Rituel capitaliste autrefois associé aux échanges d'enveloppes et aux achats de fin d'année, la prime traverse de mauvais moments depuis quelque temps, alors que l'économie mondiale se trouve en pleine récession.

Jim Fisher, vice-recteur de l'école de gestion Rotman à l'Université de Toronto, croit qu'au moins une bonne chose va naître de la situation actuelle: les gens vont réexaminer la prime et sa raison d'être.

De nombreux observateurs - parmi lesquels des avocats des Etats-Unis et de Grande-Bretagne, des économistes, des défenseurs des droits des travailleurs ainsi que des théoriciens de la gestion - estiment que la prime ne joue plus le rôle qui était auparavant le sien.

L'octroi aux dirigeants du géant américain de l'assurance AIG, en difficulté, de 165 millions $ US en primes pour leurs réalisations lors de la désastreuse année 2008, alors même que l'entreprise profite des largesses du gouvernement américain sous la forme de milliards de dollars d'aide financière, ne constitue que la pointe de l'iceberg.

La même semaine que des responsables d'AIG étaient forcés de comparaître devant le Congrès des Etats-Unis, à Washington, ceux de la société canadienne Nortel, en faillite, se battaient en cour au sujet des primes de 7,3 millions $ versées à huit hauts dirigeants de la société.
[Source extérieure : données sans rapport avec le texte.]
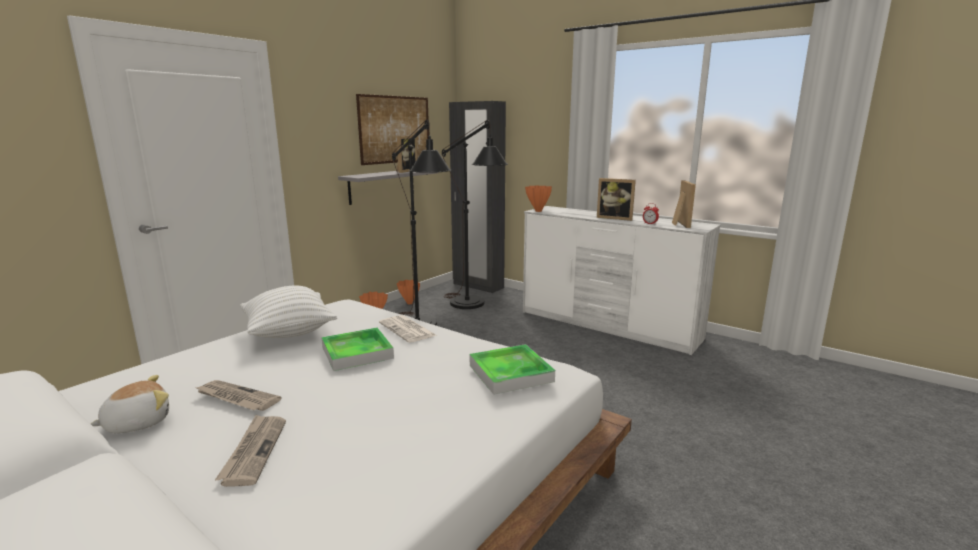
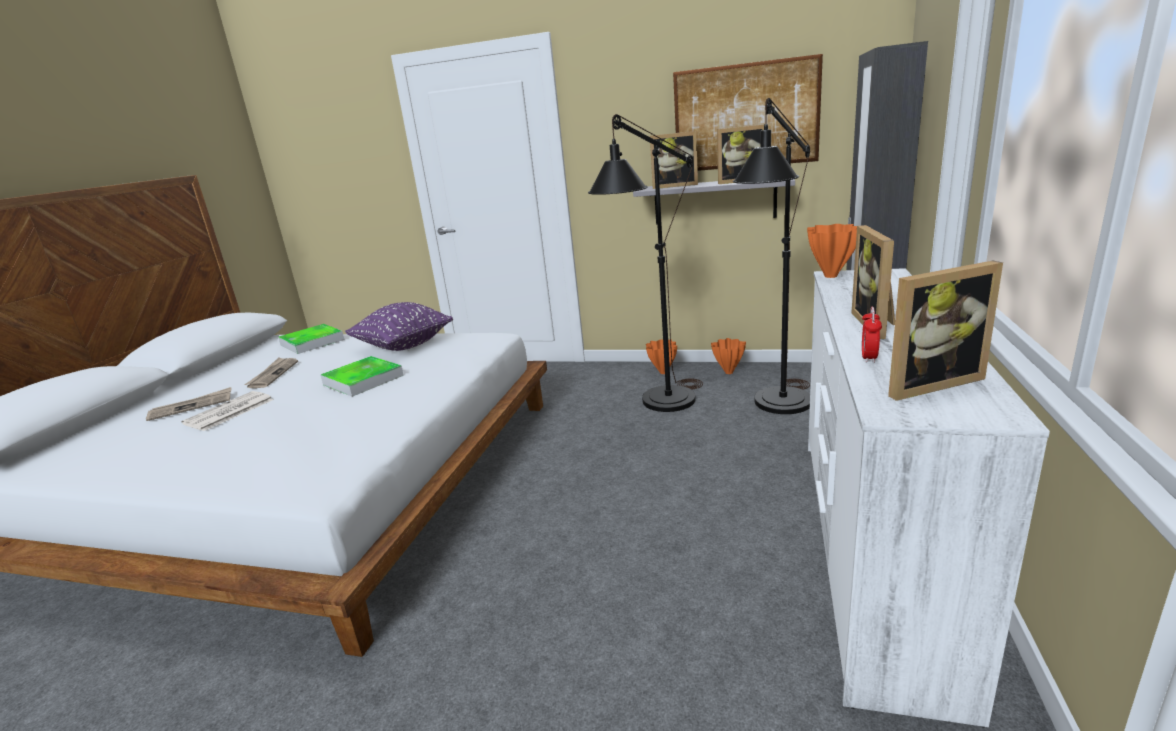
camera: 70 degrees right, 5 degrees up
(137, 422) = (246, 365): plush toy -> none
(289, 333) = (404, 345): white pillow -> purple pillow
(370, 174) = (674, 186): none -> picture frame
(408, 329) = (428, 380): newspaper -> newspaper (228, 412)
(510, 373) = (302, 455): tray -> tray (312, 342)

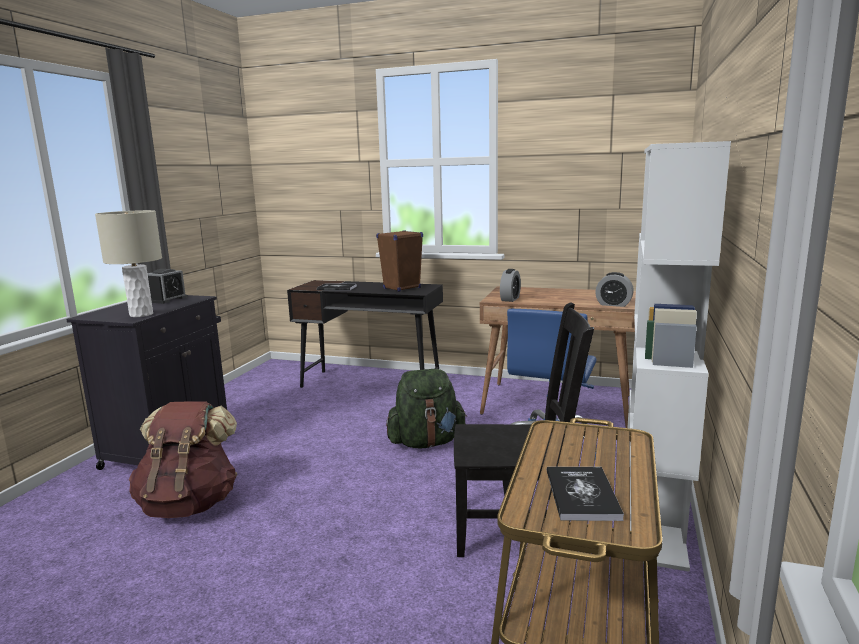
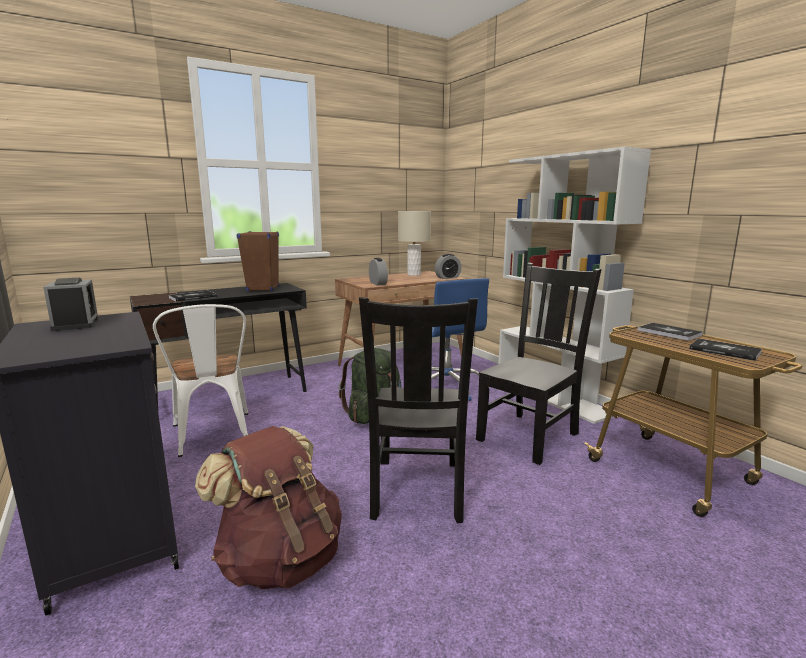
camera: 50 degrees left, 0 degrees up
(141, 314) = (119, 340): beige table lamp -> beige table lamp (414, 275)
(306, 410) = (213, 437): none -> white chair
(326, 514) = (417, 491): none -> black chair
(612, 448) = (669, 333): none -> book

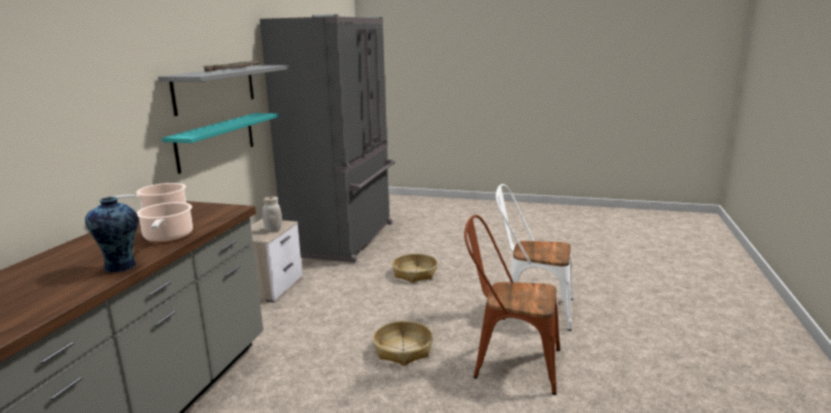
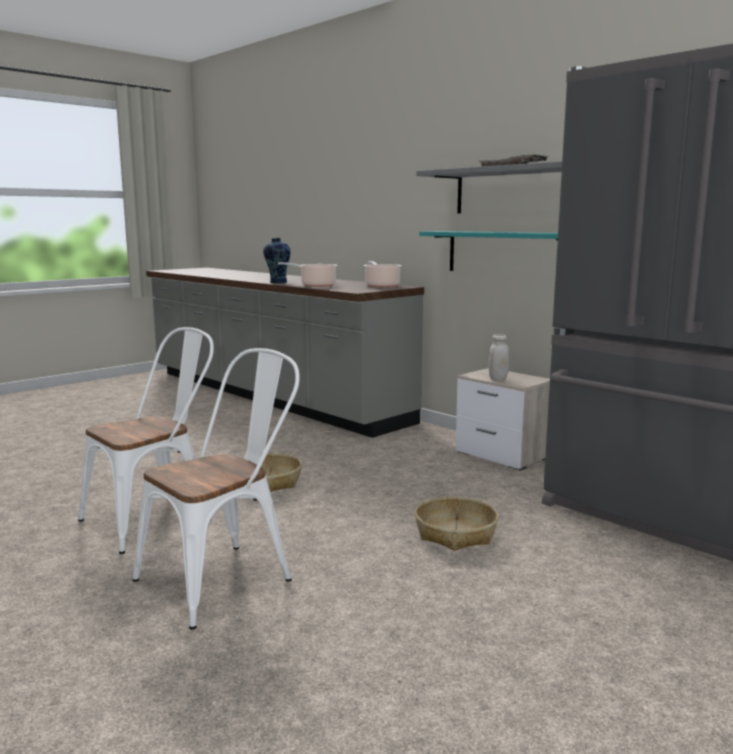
camera: 120 degrees right, 5 degrees down
(509, 363) = (156, 518): brown chair -> white chair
Les dirigeants de la société d'Etat Radio-Canada, faisant face à la possibilité d'importantes mises à pied susceptibles de toucher jusqu'à 1200 employés, ont paru étonnés par la réaction défavorable provoquée par leur décision de ne s'accorder que la moitié des primes prévues pour 2009.

«Les primes, comme elles avaient à l'origine été conçues, devraient être liées à la performance», a affirmé Linda Duxbury, de l'école de commerce de l'Université Carleton, à Ottawa.

«Ces primes ne sont d'aucune façon liées à quelque dimension de la performance que ce soit. C'est en fait le contraire», a-t-elle cependant ajouté.

Encore relativement modéré en Amérique du Nord, le débat entourant la culture des primes fait pleinement rage en Grande-Bretagne.

«Les fonctionnaires s'attendent maintenant à de grosses primes s'ils atteignent leurs objectifs, et dans le cas contraire, ils s'attendent quand même à des primes pour les encourager à essayer plus fort», a récemment affirmé le député libéral démocrate britannique Vince Cable, ancien économiste en chef de la société pétrolière Shell.